One lens I got was a used 70-200 VR, and I had to try it. So, I picked up a simple D40 and gave it a try at my son's football game on Sunday, not expecting much from such a cheap body. Was I ever wrong.
I've tried a lot of Canon cameras for sports... have shot the D30, 10D, 20D, 30D, 40D, 1D, 1DMk2N all with the 70-200L (both f4 IS and f2.8 non-IS). And nothing gave me results like this... even the high-priced 1D bodies. I'm sure it was mostly the lens, but I didn't expect to be this impressed with the difference.
I've always been a little frustrated with Canon. Using their best glass and their best pro bodies, I should have gotten better results. The detail just hasn't been there. On vacations shooting RAW, I've tried to get my images to look like what I saw in the viewfinder. Something has always been missing. Eventually, the specs of the D300 autofocus and the better flash system (Canon's flash exposure is random and awful) caused me to pull the trigger and switch.
I've shot the same way on all systems. Canon had AI-Servo with the center point active. Same with the D40. I got more keepers with the D40 than I did with the 1D bodies. How is that possible?
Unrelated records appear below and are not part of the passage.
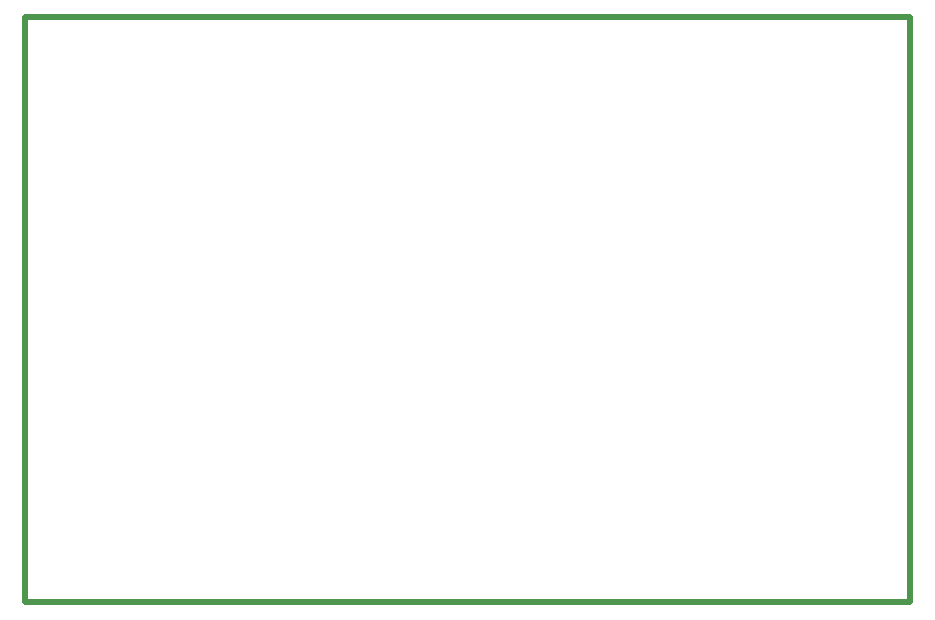
<source format=gko>
*%FSLAX25Y25*%
*%MOIN*%
G01*
%ADD11C,0.00600*%
%ADD12C,0.00733*%
%ADD13C,0.00800*%
%ADD14C,0.01000*%
%ADD15C,0.01200*%
%ADD16C,0.01500*%
%ADD17C,0.02000*%
%ADD18C,0.02500*%
%ADD19C,0.03000*%
%ADD20C,0.03000*%
%ADD21O,0.03000X0.08000*%
%ADD22O,0.03800X0.08800*%
%ADD23C,0.04000*%
%ADD24C,0.04000*%
%ADD25C,0.05000*%
%ADD26C,0.06000*%
%ADD27C,0.06800*%
%ADD28C,0.07000*%
%ADD29C,0.08000*%
%ADD30C,0.08000*%
%ADD31C,0.08800*%
%ADD32O,0.09000X0.07000*%
%ADD33O,0.09800X0.07800*%
%ADD34C,0.10000*%
%ADD35C,0.10000*%
%ADD36C,0.12000*%
%ADD37C,0.12000*%
%ADD38C,0.12500*%
%ADD39C,0.12800*%
%ADD40O,0.15000X0.12000*%
%ADD41O,0.15800X0.12800*%
%ADD42C,0.16500*%
%ADD43C,0.25000*%
%ADD44R,0.04000X0.04000*%
%ADD45R,0.04800X0.04800*%
%ADD46R,0.05000X0.04000*%
%ADD47R,0.05800X0.04800*%
%ADD48R,0.06000X0.06000*%
%ADD49R,0.06000X0.10000*%
%ADD50R,0.06800X0.06800*%
%ADD51R,0.06800X0.10800*%
%ADD52R,0.08000X0.20000*%
%ADD53R,0.08800X0.20800*%
%ADD54R,0.10000X0.06000*%
%ADD55R,0.10000X0.10000*%
%ADD56R,0.10000X0.24000*%
%ADD57R,0.10800X0.06800*%
%ADD58R,0.10800X0.24800*%
%ADD59R,0.12000X0.06000*%
%ADD60R,0.12800X0.06800*%
%ADD61R,0.20000X0.20000*%
D17*
X851000Y897500D02*
X1146000D01*
Y702500D01*
X851000D02*
Y897500D01*
Y702500D02*
X1146000D01*
D02*
M02*

</source>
The best part was the detail. Try as I may, I couln't get facial expressions or the crisp details with the Canons, but I saw it immediately with the Nikon. All images have that Velvia-like film quality that I couldn't get with the Canon... or couldn't discover in PP.
Here are a few notable samples from the weekend using the D40 and the 70-200 VR at f2.8:



My Canon 70-200L I had to turn down to f3.5 or f4 to get the sharpness I wanted. The f4 IS, I shot wide open. Still not as good with facial details and always got blown highlights/dark shadows that were hard to clean up in PP.
Here's the best of the 40D shots in similar conditions, similar lens (40D with 70-200 f4 IS):



And of course, the 40D didn't have as many "keepers." Thinking the sun conditions might have hurt me in the past, I shot with the Nikon on both the sun and shade sides of the field, and got really good ones both places. With the Canon, if you shoot on the shade side, you get no faces at all... just a mask of shadow.
Anyway, initially I felt kinda bad dumping Canon, but the results I'm seeing in the images I'm getting have convinced me that I made the right move.